Indien de gecombineerde heffingskorting door
artikel 8.8 wordt beperkt tot een bedrag beneden het niveau van 53 1/3% van de algemene heffingskorting vermeerderd met de voor de belastingplichtige geldende arbeidskorting en inkomensafhankelijke combinatiekorting (toetsniveau) wordt, indien de belastingplichtige in het kalenderjaar gedurende meer dan zes maanden dezelfde partner heeft, de gecombineerde heffingskorting daarna verhoogd tot het toetsniveau. De verhoging bedraagt echter maximaal het bedrag van de door de partner verschuldigde gecombineerde inkomensheffing verminderd met zijn gecombineerde heffingskorting.
2.
Ten aanzien van de belastingplichtige die geboren is vóór 1 januari 1963 wordt voor de bepaling van het toetsniveau de algemene heffingskorting voor 100% in aanmerking genomen.
3.
De verhoging van de gecombineerde heffingskorting wordt verlaagd met het bedrag van de belastingvermindering volgens regelingen ter voorkoming van dubbele belasting.
4.
Dit artikel is niet van toepassing indien de belastingplichtige bij de aanvang van het kalenderjaar de leeftijd van 21 jaar niet heeft bereikt en in het kalenderjaar gedurende meer dan zes maanden in belangrijke mate door zijn ouders is onderhouden.
5.
De belastingplichtige die uitsluitend door zijn overlijden in het kalenderjaar of het overlijden van zijn partner niet voldoet aan de voorwaarde van het eerste lid inzake het gedurende meer dan zes maanden hebben van dezelfde partner in het kalenderjaar wordt, voor de toepassing van dit artikel, geacht meer dan zes maanden dezelfde partner te hebben gehad.
1.
De bijzondere verhoging van de heffingskorting voor de inkomstenbelasting geldt voor de belastingplichtige die recht heeft op de verhoging van de gecombineerde heffingskorting, bedoeld in
artikel 8.9, maar die deze verhoging als niet-premieplichtige niet volledig kan effectueren.

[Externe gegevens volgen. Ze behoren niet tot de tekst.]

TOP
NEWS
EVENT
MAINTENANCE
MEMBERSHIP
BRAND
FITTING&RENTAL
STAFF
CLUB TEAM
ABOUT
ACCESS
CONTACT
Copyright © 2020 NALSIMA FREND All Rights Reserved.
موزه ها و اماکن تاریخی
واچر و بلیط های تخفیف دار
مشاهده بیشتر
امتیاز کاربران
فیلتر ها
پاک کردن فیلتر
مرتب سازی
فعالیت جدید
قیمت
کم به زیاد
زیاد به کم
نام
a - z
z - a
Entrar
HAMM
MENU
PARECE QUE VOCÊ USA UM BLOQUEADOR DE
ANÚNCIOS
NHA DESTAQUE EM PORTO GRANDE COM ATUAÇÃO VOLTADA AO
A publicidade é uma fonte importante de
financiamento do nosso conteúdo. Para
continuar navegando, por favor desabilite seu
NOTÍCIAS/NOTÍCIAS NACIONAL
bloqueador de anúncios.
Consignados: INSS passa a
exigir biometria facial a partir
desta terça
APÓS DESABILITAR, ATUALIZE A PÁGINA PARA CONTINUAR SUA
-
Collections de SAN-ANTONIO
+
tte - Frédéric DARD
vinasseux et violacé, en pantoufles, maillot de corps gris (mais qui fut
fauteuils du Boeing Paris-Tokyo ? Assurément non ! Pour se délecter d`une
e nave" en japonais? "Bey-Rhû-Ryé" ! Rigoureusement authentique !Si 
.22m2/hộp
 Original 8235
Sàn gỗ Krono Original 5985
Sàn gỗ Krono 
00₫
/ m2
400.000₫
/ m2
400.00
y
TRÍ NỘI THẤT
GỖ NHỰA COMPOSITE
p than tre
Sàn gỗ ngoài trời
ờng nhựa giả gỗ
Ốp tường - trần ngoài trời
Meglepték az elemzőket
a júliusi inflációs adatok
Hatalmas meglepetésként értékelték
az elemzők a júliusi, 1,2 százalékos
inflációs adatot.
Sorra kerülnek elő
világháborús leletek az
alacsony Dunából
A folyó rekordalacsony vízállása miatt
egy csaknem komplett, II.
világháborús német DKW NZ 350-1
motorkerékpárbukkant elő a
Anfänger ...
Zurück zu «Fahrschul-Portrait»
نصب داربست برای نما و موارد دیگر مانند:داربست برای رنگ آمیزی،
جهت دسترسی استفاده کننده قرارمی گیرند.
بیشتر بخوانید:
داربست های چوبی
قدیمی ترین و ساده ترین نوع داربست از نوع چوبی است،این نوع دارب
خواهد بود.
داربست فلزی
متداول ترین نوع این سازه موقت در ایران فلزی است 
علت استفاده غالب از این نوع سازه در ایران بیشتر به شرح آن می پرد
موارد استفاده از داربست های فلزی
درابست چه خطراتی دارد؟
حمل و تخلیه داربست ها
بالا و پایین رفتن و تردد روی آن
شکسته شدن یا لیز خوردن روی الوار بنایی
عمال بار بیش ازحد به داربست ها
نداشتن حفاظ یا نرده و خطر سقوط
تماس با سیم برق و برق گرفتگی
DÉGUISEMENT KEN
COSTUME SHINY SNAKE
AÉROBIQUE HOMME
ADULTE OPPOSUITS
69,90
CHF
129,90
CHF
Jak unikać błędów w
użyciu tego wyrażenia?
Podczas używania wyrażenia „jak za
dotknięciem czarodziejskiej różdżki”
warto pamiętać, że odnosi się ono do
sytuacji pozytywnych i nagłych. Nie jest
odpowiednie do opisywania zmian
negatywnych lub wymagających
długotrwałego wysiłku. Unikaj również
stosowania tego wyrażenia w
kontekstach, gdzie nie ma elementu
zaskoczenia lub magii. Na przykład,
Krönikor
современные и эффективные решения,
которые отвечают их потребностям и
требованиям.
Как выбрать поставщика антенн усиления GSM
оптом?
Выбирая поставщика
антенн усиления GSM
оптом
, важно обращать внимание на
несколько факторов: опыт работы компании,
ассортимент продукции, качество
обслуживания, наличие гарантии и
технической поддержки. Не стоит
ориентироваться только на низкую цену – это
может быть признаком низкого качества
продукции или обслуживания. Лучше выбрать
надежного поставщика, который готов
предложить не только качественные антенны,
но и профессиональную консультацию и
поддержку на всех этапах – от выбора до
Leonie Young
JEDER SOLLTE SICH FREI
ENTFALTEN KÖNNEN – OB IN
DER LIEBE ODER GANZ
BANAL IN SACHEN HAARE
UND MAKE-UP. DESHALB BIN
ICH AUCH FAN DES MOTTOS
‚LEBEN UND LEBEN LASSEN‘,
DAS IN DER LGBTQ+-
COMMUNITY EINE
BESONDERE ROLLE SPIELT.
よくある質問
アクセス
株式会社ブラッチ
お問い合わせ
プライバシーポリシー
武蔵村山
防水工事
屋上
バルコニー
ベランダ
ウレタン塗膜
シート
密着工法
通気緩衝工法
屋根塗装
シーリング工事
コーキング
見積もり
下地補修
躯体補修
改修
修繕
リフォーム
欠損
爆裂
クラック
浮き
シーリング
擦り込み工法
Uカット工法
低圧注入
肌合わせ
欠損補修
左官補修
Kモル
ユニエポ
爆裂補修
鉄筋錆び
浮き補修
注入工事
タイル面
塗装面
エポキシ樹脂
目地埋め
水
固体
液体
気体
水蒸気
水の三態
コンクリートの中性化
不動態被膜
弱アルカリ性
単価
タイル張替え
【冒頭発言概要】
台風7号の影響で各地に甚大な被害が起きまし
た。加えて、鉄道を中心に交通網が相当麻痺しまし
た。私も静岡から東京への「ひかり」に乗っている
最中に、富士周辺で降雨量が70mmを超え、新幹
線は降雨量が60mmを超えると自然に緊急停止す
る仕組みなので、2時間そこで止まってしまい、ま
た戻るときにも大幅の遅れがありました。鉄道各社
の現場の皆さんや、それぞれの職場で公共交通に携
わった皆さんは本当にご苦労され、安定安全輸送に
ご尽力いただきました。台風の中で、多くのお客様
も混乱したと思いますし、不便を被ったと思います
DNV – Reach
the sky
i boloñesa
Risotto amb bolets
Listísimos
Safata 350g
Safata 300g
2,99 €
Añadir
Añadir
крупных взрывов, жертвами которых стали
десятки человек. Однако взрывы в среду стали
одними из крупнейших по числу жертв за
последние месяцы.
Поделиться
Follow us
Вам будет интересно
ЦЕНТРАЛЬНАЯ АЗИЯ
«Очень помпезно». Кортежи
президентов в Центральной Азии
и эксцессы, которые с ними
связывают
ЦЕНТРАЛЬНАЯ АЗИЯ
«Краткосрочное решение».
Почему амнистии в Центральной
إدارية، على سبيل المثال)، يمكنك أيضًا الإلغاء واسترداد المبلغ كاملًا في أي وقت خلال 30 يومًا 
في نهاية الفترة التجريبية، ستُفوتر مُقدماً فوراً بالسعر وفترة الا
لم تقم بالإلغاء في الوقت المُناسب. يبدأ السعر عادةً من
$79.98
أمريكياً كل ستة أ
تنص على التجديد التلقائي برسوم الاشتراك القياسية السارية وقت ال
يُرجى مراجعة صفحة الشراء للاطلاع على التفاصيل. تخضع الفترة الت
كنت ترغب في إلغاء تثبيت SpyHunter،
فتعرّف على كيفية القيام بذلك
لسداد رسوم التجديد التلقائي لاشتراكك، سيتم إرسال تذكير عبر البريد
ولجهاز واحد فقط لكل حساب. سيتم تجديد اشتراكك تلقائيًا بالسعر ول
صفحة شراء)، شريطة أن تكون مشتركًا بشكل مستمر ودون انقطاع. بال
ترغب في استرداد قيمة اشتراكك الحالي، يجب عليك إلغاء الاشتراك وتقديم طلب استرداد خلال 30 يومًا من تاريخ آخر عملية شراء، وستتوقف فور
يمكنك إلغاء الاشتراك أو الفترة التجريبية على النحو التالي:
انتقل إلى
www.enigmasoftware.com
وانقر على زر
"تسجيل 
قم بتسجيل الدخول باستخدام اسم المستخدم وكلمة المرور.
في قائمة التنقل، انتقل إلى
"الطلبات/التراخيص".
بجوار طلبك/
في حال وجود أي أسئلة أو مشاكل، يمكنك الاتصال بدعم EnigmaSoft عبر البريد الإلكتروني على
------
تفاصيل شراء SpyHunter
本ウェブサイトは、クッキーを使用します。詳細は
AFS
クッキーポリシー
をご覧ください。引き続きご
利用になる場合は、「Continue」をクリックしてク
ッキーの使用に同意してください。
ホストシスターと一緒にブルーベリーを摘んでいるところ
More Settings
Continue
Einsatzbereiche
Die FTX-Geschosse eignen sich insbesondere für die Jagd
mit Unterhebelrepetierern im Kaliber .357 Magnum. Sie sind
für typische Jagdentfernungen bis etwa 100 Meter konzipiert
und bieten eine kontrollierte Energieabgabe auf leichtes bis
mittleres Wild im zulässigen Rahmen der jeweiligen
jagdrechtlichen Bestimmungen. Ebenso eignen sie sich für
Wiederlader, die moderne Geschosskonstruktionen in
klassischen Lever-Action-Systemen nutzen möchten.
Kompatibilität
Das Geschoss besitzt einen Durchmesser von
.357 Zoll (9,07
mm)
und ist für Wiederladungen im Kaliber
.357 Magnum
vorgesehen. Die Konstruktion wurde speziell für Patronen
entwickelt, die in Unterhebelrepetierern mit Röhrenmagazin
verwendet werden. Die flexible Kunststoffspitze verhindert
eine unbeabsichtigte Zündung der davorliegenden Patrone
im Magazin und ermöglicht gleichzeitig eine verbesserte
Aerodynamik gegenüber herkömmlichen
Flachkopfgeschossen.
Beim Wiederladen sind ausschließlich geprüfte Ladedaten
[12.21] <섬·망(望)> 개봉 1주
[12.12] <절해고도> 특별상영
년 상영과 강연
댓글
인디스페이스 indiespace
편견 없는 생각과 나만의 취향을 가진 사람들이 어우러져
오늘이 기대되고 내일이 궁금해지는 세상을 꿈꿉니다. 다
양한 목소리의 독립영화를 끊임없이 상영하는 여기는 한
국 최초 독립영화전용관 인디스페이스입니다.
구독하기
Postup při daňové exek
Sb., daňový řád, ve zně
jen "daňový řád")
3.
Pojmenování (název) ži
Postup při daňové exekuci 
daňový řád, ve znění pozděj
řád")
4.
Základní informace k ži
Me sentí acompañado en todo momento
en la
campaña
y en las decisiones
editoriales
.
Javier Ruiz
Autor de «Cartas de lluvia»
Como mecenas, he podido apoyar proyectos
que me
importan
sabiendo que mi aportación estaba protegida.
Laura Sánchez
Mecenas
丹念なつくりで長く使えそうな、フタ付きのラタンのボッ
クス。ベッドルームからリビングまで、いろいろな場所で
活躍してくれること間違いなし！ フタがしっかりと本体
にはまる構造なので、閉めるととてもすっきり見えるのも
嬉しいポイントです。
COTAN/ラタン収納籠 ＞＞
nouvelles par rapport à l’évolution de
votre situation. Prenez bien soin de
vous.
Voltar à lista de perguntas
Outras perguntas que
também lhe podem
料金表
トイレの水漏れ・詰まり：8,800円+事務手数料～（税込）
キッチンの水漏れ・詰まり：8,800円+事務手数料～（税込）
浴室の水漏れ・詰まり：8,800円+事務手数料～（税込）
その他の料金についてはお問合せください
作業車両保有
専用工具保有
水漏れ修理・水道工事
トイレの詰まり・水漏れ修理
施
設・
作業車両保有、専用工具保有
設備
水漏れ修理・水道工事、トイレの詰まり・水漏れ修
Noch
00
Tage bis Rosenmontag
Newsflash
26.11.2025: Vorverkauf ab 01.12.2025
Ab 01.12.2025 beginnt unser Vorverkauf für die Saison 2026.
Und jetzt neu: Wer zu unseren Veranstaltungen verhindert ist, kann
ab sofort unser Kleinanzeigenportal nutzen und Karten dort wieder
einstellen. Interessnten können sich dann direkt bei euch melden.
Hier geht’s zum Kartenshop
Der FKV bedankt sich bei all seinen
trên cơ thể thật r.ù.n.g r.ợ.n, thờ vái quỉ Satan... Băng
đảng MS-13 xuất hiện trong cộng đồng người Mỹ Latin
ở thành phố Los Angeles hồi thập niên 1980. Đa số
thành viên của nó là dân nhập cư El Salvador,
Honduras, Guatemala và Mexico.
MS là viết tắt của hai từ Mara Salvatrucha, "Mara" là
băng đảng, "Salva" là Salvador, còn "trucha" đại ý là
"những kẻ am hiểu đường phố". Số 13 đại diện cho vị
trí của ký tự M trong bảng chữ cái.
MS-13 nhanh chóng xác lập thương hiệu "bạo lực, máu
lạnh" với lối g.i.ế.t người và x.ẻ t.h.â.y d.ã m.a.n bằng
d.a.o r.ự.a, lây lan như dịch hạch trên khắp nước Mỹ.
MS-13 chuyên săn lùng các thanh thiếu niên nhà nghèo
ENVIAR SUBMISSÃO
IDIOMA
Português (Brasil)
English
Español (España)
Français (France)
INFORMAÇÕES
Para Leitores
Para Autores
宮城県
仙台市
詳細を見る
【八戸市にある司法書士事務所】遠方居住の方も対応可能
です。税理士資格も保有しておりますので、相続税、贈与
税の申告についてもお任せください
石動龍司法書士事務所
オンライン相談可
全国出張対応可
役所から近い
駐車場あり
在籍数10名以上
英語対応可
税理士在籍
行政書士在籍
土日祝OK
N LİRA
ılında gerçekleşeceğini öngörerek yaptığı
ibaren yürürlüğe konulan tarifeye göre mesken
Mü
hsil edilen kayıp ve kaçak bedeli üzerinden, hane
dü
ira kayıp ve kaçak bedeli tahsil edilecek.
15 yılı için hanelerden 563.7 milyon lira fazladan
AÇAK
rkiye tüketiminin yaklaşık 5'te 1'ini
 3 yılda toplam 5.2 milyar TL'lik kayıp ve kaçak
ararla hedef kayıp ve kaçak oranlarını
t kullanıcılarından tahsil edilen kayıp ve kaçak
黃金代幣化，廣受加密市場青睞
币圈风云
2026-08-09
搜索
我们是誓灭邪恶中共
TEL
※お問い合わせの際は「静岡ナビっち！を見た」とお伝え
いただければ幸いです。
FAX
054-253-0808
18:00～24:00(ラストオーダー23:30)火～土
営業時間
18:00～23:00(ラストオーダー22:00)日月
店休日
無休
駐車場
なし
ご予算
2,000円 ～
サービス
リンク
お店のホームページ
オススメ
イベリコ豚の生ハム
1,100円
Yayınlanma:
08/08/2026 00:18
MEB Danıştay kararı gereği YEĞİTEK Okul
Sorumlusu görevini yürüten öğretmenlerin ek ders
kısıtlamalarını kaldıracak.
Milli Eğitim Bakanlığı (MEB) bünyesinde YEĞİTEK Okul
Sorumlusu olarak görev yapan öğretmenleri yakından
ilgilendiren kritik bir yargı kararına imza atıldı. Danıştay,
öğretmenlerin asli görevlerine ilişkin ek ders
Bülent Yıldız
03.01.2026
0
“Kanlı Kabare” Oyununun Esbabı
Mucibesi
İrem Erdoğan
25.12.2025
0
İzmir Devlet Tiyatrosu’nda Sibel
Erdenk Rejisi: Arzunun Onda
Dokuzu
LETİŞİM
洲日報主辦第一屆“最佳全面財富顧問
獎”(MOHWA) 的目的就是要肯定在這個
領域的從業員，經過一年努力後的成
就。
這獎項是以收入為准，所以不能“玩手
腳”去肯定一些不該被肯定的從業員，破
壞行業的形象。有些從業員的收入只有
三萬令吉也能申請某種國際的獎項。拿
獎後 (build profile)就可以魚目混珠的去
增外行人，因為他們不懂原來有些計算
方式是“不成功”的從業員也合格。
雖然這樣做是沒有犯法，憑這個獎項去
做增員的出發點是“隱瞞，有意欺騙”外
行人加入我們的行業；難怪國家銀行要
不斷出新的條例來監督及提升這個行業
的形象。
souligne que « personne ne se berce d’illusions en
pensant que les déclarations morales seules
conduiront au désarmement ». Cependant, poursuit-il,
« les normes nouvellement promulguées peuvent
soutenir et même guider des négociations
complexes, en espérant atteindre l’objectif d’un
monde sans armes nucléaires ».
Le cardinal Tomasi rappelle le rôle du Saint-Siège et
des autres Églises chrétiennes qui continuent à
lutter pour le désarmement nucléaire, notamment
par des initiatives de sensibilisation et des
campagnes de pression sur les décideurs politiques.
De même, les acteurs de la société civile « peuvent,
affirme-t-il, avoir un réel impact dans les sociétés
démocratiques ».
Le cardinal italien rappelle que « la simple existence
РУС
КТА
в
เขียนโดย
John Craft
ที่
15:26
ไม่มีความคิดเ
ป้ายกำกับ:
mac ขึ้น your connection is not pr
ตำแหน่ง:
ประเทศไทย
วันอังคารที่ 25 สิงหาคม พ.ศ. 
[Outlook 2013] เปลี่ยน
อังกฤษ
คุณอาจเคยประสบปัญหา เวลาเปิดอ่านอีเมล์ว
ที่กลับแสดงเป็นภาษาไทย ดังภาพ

De bijzondere verhoging geldt uitsluitend voor inwoners van een lidstaat van de Europese Unie, van de BES eilanden of van een bij ministeriële regeling aangewezen andere mogendheid waarmee Nederland een regeling ter voorkoming van dubbele belasting is overeengekomen die voorziet in de uitwisseling van inlichtingen.
2.
De bijzondere verhoging van de heffingskorting voor de inkomstenbelasting is gelijk aan de verhoging van de gecombineerde heffingskorting, voorzover de belastingplichtige daarop als niet-premieplichtige geen recht heeft, maar hij daarop wel recht zou hebben indien hij premieplichtig in Nederland zou zijn.
3.
De bijzondere verhoging van de heffingskorting voor de inkomstenbelasting is echter niet hoger dan het gezamenlijke bedrag van de belasting na toepassing van regelingen ter voorkoming van dubbele belasting, en de premie voor de volksverzekeringen die zijn partner is verschuldigd over het belastbare inkomen uit werk en woning, verminderd met zijn gecombineerde heffingskorting.